Is this really such a big niche? It's weird to me to you'd want to use PHP for something like this (and I love PHP, it just doesn't strike me as the best tool for serverless).

2 comments

PHP is great for serverless because its execution model is compatible with it.

Unlike Node, Python, Java, etc. that start a long-lived server, each request is handled by PHP in a separate process.

That's what makes it really to use with serverless (and lift-and-shift, like what Treezor did).

Does that really matter when JS can be isolated in V8?

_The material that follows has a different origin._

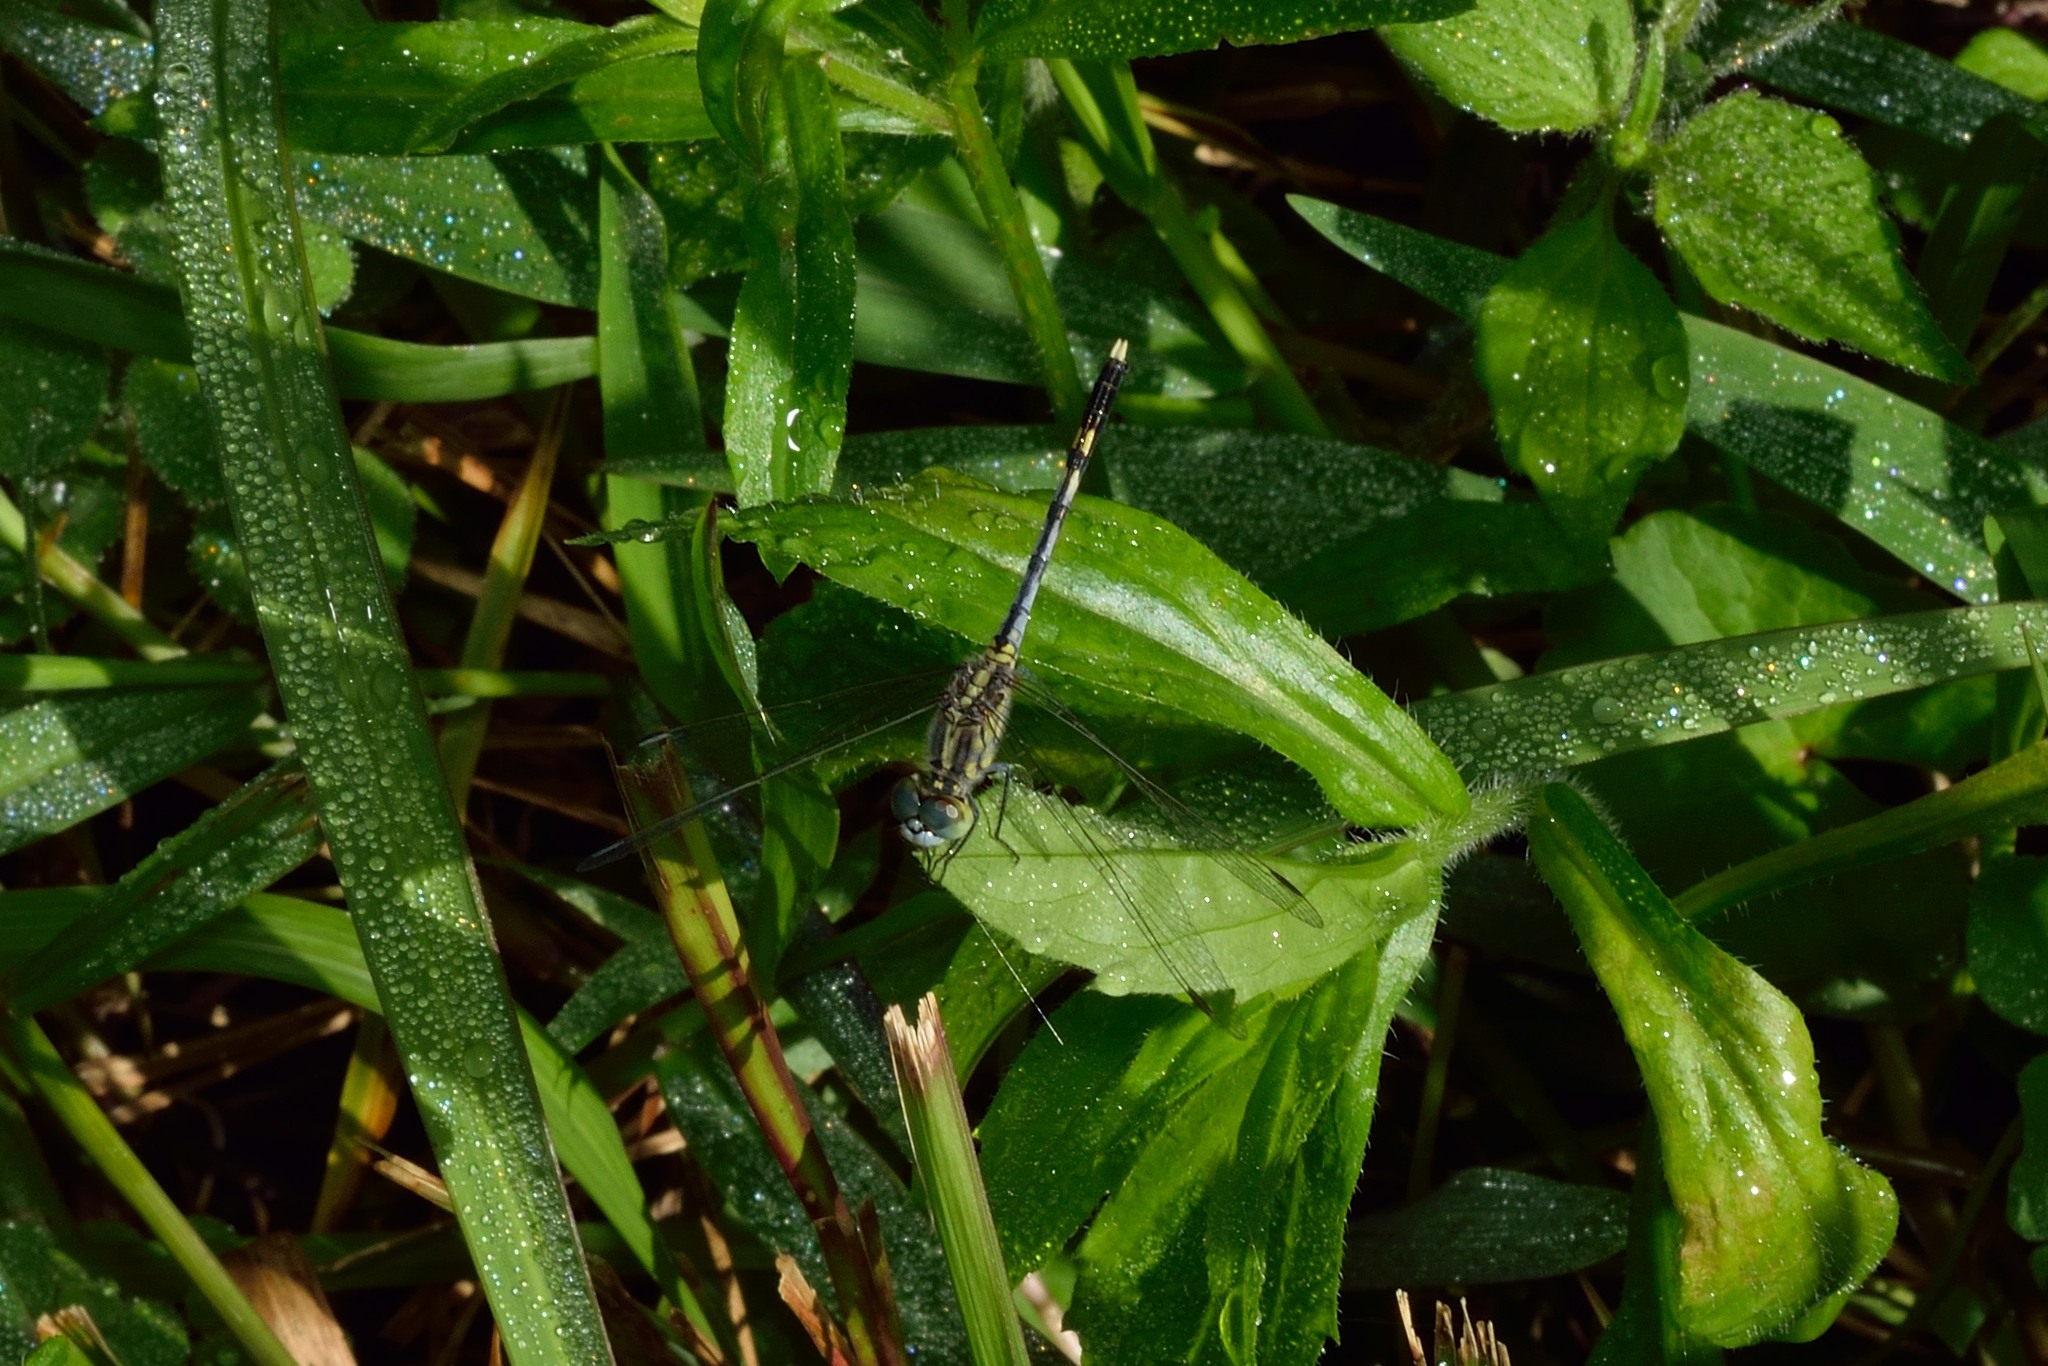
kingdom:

Comparing Bref (https://bref.sh/docs#maturity-matrix) which inherits Lambda's 200ms+ cold starts vs Cloudflare's 5ms (https://blog.cloudflare.com/eliminating-cold-starts-with-clo...), for example, is a pretty big difference.

But I guess if performance isn't a critical use (or you just have so many invocations all the time in every data center that cold start isn't an issue), it's nice to be able to ~port~ copy and paste over your existing PHP code.

As you can see on the website (https://bref.sh/) there's 13 billion monthly AWS Lambda invocations using Bref (PHP).
That doesn't really say much. Isn't the whole point of serverless to support high-volume, individually-inexpensive, invocations?

For context, 13B is like roughly a <strike>$2000</strike> (edit: more like $4000, sorry) spend on Cloudflare Workers, similar cost (harder to calculate but ballpark similar) on Lambda. That could be a single company spending the bulk of that.

(Further edit: Lambda pricing is way off too. See reply below.)

That ballpark is not even close to the park. My company spends ~$500/month on AWS Lambda and we're doing about 2M/req/day with Bref. There's still 12B 940M requests to account for
Thank you, and sorry about that!

How come Lambda is so expensive for you?

At 13000M invocations/mo, that's $2600 in requests. Is it the GB-seconds duration charge that get you?

The GB-second is the relevant cost of AWS Lambda. # of invocations is pretty irrelevant.

60'000'000 requests

1536MB RAM

300ms response avg

(calculation includes free tier):

Request costs: $11.80/month

Execution costs: $443.42/month

Total AWS Lambda costs: $455.22/month

I see, thank you for the explanation! Sorry for my mistaken assumptions.